Segment Start: Recorded data
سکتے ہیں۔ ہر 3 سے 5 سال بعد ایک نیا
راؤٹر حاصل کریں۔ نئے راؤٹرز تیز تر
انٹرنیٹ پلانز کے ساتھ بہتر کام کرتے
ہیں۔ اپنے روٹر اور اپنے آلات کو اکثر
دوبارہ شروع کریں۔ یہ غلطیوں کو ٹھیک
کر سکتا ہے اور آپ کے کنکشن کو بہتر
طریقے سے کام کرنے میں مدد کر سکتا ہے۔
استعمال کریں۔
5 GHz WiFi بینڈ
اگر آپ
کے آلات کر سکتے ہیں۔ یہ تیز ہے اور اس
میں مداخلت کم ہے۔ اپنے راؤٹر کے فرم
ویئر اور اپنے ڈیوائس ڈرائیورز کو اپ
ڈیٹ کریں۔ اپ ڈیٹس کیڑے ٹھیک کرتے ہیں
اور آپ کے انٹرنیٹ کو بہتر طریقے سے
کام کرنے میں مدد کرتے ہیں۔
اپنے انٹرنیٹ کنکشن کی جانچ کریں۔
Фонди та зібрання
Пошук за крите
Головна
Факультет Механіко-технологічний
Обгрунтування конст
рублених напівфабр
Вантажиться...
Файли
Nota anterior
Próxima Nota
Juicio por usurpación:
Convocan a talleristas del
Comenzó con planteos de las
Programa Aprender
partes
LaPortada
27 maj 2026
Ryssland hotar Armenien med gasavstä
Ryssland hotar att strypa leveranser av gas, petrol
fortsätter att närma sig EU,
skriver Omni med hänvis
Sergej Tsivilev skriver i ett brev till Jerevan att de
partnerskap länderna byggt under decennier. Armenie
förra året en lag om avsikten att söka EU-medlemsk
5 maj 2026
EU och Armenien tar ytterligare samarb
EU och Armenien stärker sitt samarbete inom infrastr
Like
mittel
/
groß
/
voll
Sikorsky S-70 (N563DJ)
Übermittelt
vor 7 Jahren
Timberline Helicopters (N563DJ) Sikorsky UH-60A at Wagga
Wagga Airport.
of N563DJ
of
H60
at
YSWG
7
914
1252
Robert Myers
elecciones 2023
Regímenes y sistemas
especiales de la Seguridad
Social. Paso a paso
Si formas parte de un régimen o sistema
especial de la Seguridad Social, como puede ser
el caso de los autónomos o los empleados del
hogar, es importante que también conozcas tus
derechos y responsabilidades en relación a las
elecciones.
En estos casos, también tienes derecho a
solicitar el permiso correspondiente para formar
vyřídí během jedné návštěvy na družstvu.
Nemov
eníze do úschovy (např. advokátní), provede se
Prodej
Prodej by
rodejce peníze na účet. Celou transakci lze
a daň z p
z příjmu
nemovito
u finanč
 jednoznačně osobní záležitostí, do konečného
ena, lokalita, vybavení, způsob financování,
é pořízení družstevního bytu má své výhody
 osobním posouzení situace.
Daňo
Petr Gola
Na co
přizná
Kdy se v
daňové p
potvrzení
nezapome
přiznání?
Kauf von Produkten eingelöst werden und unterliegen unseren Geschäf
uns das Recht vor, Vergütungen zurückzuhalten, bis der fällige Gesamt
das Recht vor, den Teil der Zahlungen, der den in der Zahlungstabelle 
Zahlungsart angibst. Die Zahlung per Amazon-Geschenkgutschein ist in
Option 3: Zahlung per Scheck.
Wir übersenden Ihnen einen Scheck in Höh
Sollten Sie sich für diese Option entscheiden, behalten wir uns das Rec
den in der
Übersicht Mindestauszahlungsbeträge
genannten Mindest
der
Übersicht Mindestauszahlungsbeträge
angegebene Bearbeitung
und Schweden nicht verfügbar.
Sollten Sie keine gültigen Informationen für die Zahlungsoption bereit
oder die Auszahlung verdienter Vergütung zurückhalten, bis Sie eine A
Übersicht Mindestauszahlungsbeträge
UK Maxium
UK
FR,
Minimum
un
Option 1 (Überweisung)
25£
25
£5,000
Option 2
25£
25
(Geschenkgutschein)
Segment End: Recorded data
* Directions *
Please update the data above: replace each occurrence of "Übersicht Mindestauszahlungsbeträge" with "Tabelle der Mindestbeträge" and leave everything else unchanged.

* Your solution *
سکتے ہیں۔ ہر 3 سے 5 سال بعد ایک نیا
راؤٹر حاصل کریں۔ نئے راؤٹرز تیز تر
انٹرنیٹ پلانز کے ساتھ بہتر کام کرتے
ہیں۔ اپنے روٹر اور اپنے آلات کو اکثر
دوبارہ شروع کریں۔ یہ غلطیوں کو ٹھیک
کر سکتا ہے اور آپ کے کنکشن کو بہتر
طریقے سے کام کرنے میں مدد کر سکتا ہے۔
استعمال کریں۔
5 GHz WiFi بینڈ
اگر آپ
کے آلات کر سکتے ہیں۔ یہ تیز ہے اور اس
میں مداخلت کم ہے۔ اپنے راؤٹر کے فرم
ویئر اور اپنے ڈیوائس ڈرائیورز کو اپ
ڈیٹ کریں۔ اپ ڈیٹس کیڑے ٹھیک کرتے ہیں
اور آپ کے انٹرنیٹ کو بہتر طریقے سے
کام کرنے میں مدد کرتے ہیں۔
اپنے انٹرنیٹ کنکشن کی جانچ کریں۔
Фонди та зібрання
Пошук за крите
Головна
Факультет Механіко-технологічний
Обгрунтування конст
рублених напівфабр
Вантажиться...
Файли
Nota anterior
Próxima Nota
Juicio por usurpación:
Convocan a talleristas del
Comenzó con planteos de las
Programa Aprender
partes
LaPortada
27 maj 2026
Ryssland hotar Armenien med gasavstä
Ryssland hotar att strypa leveranser av gas, petrol
fortsätter att närma sig EU,
skriver Omni med hänvis
Sergej Tsivilev skriver i ett brev till Jerevan att de
partnerskap länderna byggt under decennier. Armenie
förra året en lag om avsikten att söka EU-medlemsk
5 maj 2026
EU och Armenien tar ytterligare samarb
EU och Armenien stärker sitt samarbete inom infrastr
Like
mittel
/
groß
/
voll
Sikorsky S-70 (N563DJ)
Übermittelt
vor 7 Jahren
Timberline Helicopters (N563DJ) Sikorsky UH-60A at Wagga
Wagga Airport.
of N563DJ
of
H60
at
YSWG
7
914
1252
Robert Myers
elecciones 2023
Regímenes y sistemas
especiales de la Seguridad
Social. Paso a paso
Si formas parte de un régimen o sistema
especial de la Seguridad Social, como puede ser
el caso de los autónomos o los empleados del
hogar, es importante que también conozcas tus
derechos y responsabilidades en relación a las
elecciones.
En estos casos, también tienes derecho a
solicitar el permiso correspondiente para formar
vyřídí během jedné návštěvy na družstvu.
Nemov
eníze do úschovy (např. advokátní), provede se
Prodej
Prodej by
rodejce peníze na účet. Celou transakci lze
a daň z p
z příjmu
nemovito
u finanč
 jednoznačně osobní záležitostí, do konečného
ena, lokalita, vybavení, způsob financování,
é pořízení družstevního bytu má své výhody
 osobním posouzení situace.
Daňo
Petr Gola
Na co
přizná
Kdy se v
daňové p
potvrzení
nezapome
přiznání?
Kauf von Produkten eingelöst werden und unterliegen unseren Geschäf
uns das Recht vor, Vergütungen zurückzuhalten, bis der fällige Gesamt
das Recht vor, den Teil der Zahlungen, der den in der Zahlungstabelle 
Zahlungsart angibst. Die Zahlung per Amazon-Geschenkgutschein ist in
Option 3: Zahlung per Scheck.
Wir übersenden Ihnen einen Scheck in Höh
Sollten Sie sich für diese Option entscheiden, behalten wir uns das Rec
den in der
Tabelle der Mindestbeträge
genannten Mindest
der
Tabelle der Mindestbeträge
angegebene Bearbeitung
und Schweden nicht verfügbar.
Sollten Sie keine gültigen Informationen für die Zahlungsoption bereit
oder die Auszahlung verdienter Vergütung zurückhalten, bis Sie eine A
Tabelle der Mindestbeträge
UK Maxium
UK
FR,
Minimum
un
Option 1 (Überweisung)
25£
25
£5,000
Option 2
25£
25
(Geschenkgutschein)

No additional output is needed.